═══ Selected excerpt ═══
Extract information about different attributes, including the height, the weight, the gender, etc. 

Note: return the <b>height</b> (in cm), and the <b>weight</b> (in kg) for the considered character in <i>float</i> form as output, respectively. Assume that 1 lbs = 0.453592 kg, 1 foot = 30.48 cm and 1 inch = 2.54 cm. In cases where no such information is given or not in either feet/inches or lbs, return <i>None</i>.

In [None]:
import re

def get_height(soup_in_comic):
    try:
        if 'height' in str(soup_in_comic.find_all('div', {'class': "bioheader__charInfo"})).lower():
            height = re.findall(r'\d+', soup_in_comic.find_all('p', {'class': 'bioheader__stat'})[0].text)
            if len(height) ==1:
                height_cm = float(int(height[0])*30.48)
                return height_cm
            else:
                height_cm = float(int(height[0])*30.48 + int(height[1])*2.54)
                return height_cm
        else:
            return None
    except:
        return None

In [None]:
get_height(get_soup(get_comics_full_report('http://marvel.com/universe/Abomination')))

203.2

In [None]:
def get_weight(soup_in_comic):
    
    if 'weight' in str(soup_in_comic.find_all('div', {'class': "bioheader__charInfo"})).lower():
        try:
            weight = re.findall(r'\d+', soup_in_comic.find_all('p', {'class': 'bioheader__stat'})[1].text)
            weight_kg = float(int(weight[0]))*0.453592
            return weight_kg
        except:
            return None
    else:
        return None

In [None]:
get_weight(get_soup(get_comics_full_report('https://www.marvel.com/characters/firelord-pyreus-kril')))

99.79024

Retrieve information of the <b>gender</b>, the <b>eyecolor</b> and the <b>haircolor</b>. For the case of the eye and haircolors, return the whole string of information without extra empty spaces, i.e. "White (formerly black)".

In [None]:
def get_gender(soup_in_comic):
    if 'gender' in str(soup_in_comic.find_all('div', {'class': "bioheader__charInfo"})).lower():
        gender = soup_in_comic.find_all('p', {'class': 'bioheader__stat'})[2].text.split(',')[0]
        return str(gender)
═══ Source data ═══
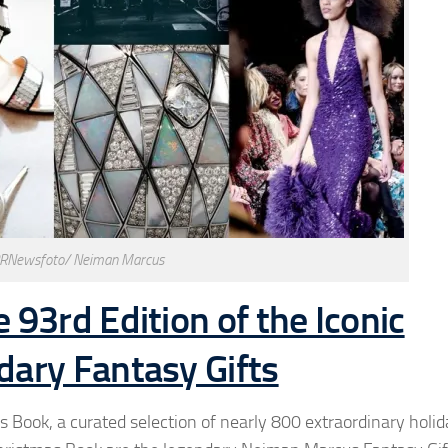
PRNewsfoto/ Neiman Marcus
93rd Edition of the Iconic
ary Fantasy Gifts
ook, a curated selection of nearly 800 extraordinary holida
═══
**Tasks to perform:**
A: From the character-attributes excerpt, quote the passage from "Extract information about" up to and including "lbs, return <i>None</i>.".
B: Answer these questions using the character-attributes excerpt:
(i) How many kilograms does it take 1 lbs to equal?
(ii) What output is shown for the get_height call on the Abomination page?
(iii) What example string does it give for eye and hair colors?

**Results:**
A:
Extract information about different attributes, including the height, the weight, the gender, etc. 

Note: return the <b>height</b> (in cm), and the <b>weight</b> (in kg) for the considered character in <i>float</i> form as output, respectively. Assume that 1 lbs = 0.453592 kg, 1 foot = 30.48 cm and 1 inch = 2.54 cm. In cases where no such information is given or not in either feet/inches or lbs, return <i>None</i>.

B:
(i) 0.453592 kg
(ii) 203.2
(iii) "White (formerly black)"